Andreza de Oliveira | 13 de janeiro de 2026 - 10h15

Entenda como vai funcionar a injeção com quase 100% de prevenção contra o HIV

Medicamento pode ser aplicado a cada seis meses e amplia opções de prevenção

SAÚDE
Teste HIV - (Foto: ABrasil)

A prevenção contra o HIV passa a contar com uma nova alternativa no Brasil. A Agência Nacional de Vigilância Sanitária (Anvisa) aprovou o uso do lenacapavir como forma de profilaxia pré-exposição (PrEP), estratégia voltada a reduzir o risco de infecção pelo vírus em pessoas que ainda não têm o HIV.

A autorização foi publicada nesta segunda-feira (12) no Diário Oficial da União e permite o uso do medicamento por pessoas a partir de 12 anos, com peso mínimo de 35 quilos, desde que apresentem teste negativo para HIV antes do início do tratamento.

O que muda na prática - Diferente da PrEP atualmente oferecida pelo SUS, que exige o uso diário de comprimidos, o lenacapavir traz um novo formato de uso. Ele poderá ser administrado de duas formas: injeção subcutânea ou comprimidos, conforme indicação médica.

O principal diferencial está na versão injetável, aplicada apenas duas vezes por ano, o que pode facilitar a adesão ao tratamento, especialmente para quem tem dificuldade em manter o uso diário de medicamentos.

Como o medicamento age - O lenacapavir é um antirretroviral considerado inovador porque atua em várias etapas do ciclo de reprodução do HIV, dificultando que o vírus se instale no organismo.
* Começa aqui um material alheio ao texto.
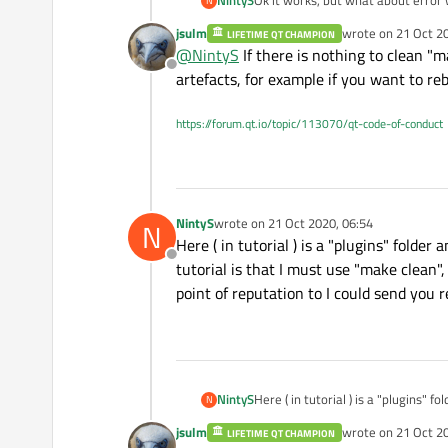
NintyS
Ok it works, but what about error
N
commands is necessary? ( I will be
jsulm
wrote on
21 Oct 2
LIFETIME QT CHAMPION
last edited by jsul
@
NintyS
If there is nothing to clean "m
Offline
artefacts, for example if you want to reb
https://forum.qt.io/topic/113070/qt-code-of-conduct
NintyS
wrote on
21 Oct 2020, 06:54
N
last edited by
Here ( in tutorial ) is a "plugins" folder
Offline
tutorial is that I must use "make clean
point of reputation to I could send you re
NintyS
Here ( in tutorial ) is a "plugins" f
N
must use "make clean", "qmake -con
jsulm
wrote on
21 Oct 2
LIFETIME QT CHAMPION
send you reply faster? )
last edited by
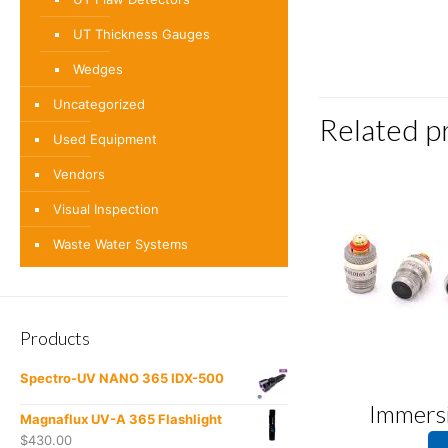
UT Thickness Gauges
Wedges
Uncategorized
Related p
Used Equipment
Vendors
Visual Inspection
Waste Water Systems
Products
Spectro-UV NANO 365 IDX-500
Immers
Magnaflux UV-A 365 Flashlight
$
430.00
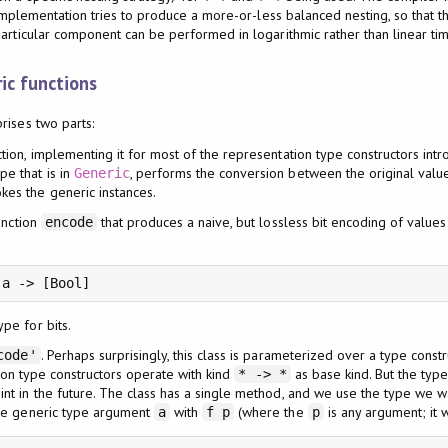
t implementation tries to produce a more-or-less balanced nesting, so that th
articular component can be performed in logarithmic rather than linear tim
ic functions
rises two parts:
ction, implementing it for most of the representation type constructors int
pe that is in
, performs the conversion between the original valu
Generic
kes the generic instances.
unction
that produces a naive, but lossless bit encoding of value
encode
pe for bits.
. Perhaps surprisingly, this class is parameterized over a type const
code'
tion type constructors operate with kind
as base kind. But the typ
* -> *
t in the future. The class has a single method, and we use the type we wan
he generic type argument
with
(where the
is any argument; it w
a
f p
p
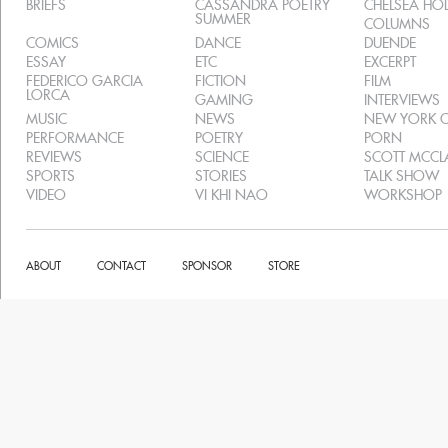
BRIEFS
CASSANDRA POETRY
CHELSEA H
SUMMER
COLUMNS
COMICS
DANCE
DUENDE
ESSAY
ETC
EXCERPT
FEDERICO GARCIA
FICTION
FILM
LORCA
GAMING
INTERVIEWS
MUSIC
NEWS
NEW YORK C
PERFORMANCE
POETRY
PORN
REVIEWS
SCIENCE
SCOTT MCC
SPORTS
STORIES
TALK SHOW
VIDEO
VI KHI NAO
WORKSHOP
ABOUT
CONTACT
SPONSOR
STORE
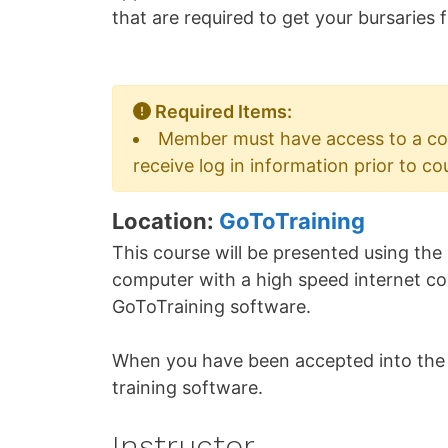
that are required to get your bursaries
Required Items:
Member must have access to a co
receive log in information prior to co
Location:
GoToTraining
This course will be presented using the
computer with a high speed internet conn
GoToTraining software.
When you have been accepted into the c
training software.
Instructor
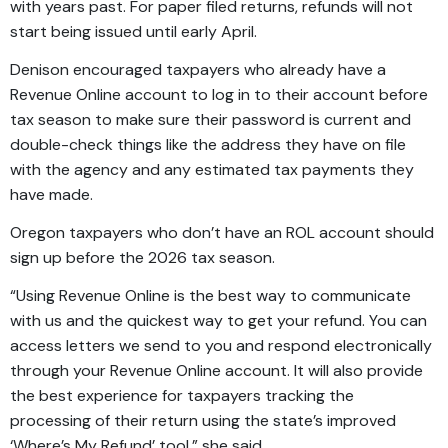
with years past. For paper filed returns, refunds will not
start being issued until early April.
Denison encouraged taxpayers who already have a
Revenue Online account to log in to their account before
tax season to make sure their password is current and
double-check things like the address they have on file
with the agency and any estimated tax payments they
have made.
Oregon taxpayers who don’t have an ROL account should
sign up before the 2026 tax season.
“Using Revenue Online is the best way to communicate
with us and the quickest way to get your refund. You can
access letters we send to you and respond electronically
through your Revenue Online account. It will also provide
the best experience for taxpayers tracking the
processing of their return using the state’s improved
‘Where’s My Refund’ tool,” she said.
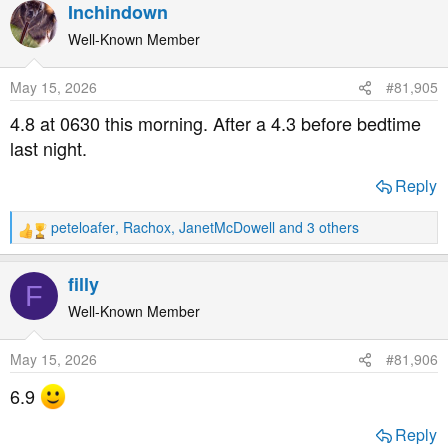
a
Inchindown
c
t
Well-Known Member
i
o
May 15, 2026
#81,905
n
s
4.8 at 0630 this morning. After a 4.3 before bedtime
:
last night.
Reply
peteloafer
,
Rachox
,
JanetMcDowell
and 3 others
R
e
a
filly
F
c
t
Well-Known Member
i
o
May 15, 2026
#81,906
n
s
6.9
:
Reply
Por isso, tem potencial tanto para prevenção quanto para tratamento.

Estudos clínicos indicaram boa eficácia como PrEP em diferentes grupos, incluindo adolescentes, mulheres, homens cisgênero e pessoas trans.

Lenacapavir poderá ser aplicado a cada seis meses como forma de prevenção ao HIV - (Foto: Arte A Crítica)

Em 2023, a Organização Mundial da Saúde (OMS) já havia incluído o medicamento como opção adicional de PrEP e, em dezembro, recomendou a ampliação do acesso.

Quem pode usar - Antes de iniciar o uso, é obrigatório realizar teste para HIV, já que o medicamento não deve ser usado por quem já está infectado. O esquema de uso, seja injetável ou oral, deve ser definido por um profissional de saúde.

A aplicação injetável é feita por via subcutânea, na região do abdômen, sempre por um profissional, com intervalo de seis meses entre as doses.

Efeitos colaterais e cuidados - Segundo a Anvisa, o perfil de segurança é considerado favorável, com efeitos adversos geralmente leves ou moderados. No caso da injeção, podem ocorrer reações no local da aplicação, como dor, inchaço, vermelhidão, coceira ou endurecimento da pele.

A agência também alerta para o risco de resistência ao medicamento, especialmente se a pessoa iniciar o uso sem saber que já está infectada ou se contrair o vírus durante o tratamento e houver atraso no diagnóstico.

Preço e acesso no SUS - O custo é apontado como um dos principais desafios. Estudos indicam que o tratamento anual pode ultrapassar US$ 28 mil por paciente, o que equivale a cerca de R$ 150 mil.

Antes de chegar ao mercado, o medicamento ainda precisa ter o preço máximo definido pela Câmara de Regulação do Mercado de Medicamentos (CMED). Já a oferta pelo SUS dependerá de avaliação da Conitec e de decisão do Ministério da Saúde.

O que é PrEP - A PrEP é uma estratégia de prevenção voltada a pessoas com maior risco de infecção pelo HIV. Atualmente, o SUS oferece a PrEP oral, tomada diariamente, com dois medicamentos combinados.

Ela faz parte da chamada prevenção combinada, que inclui ainda testagem regular, uso de preservativos, profilaxia pós-exposição (PEP), tratamento de infecções sexualmente transmissíveis e acompanhamento médico contínuo.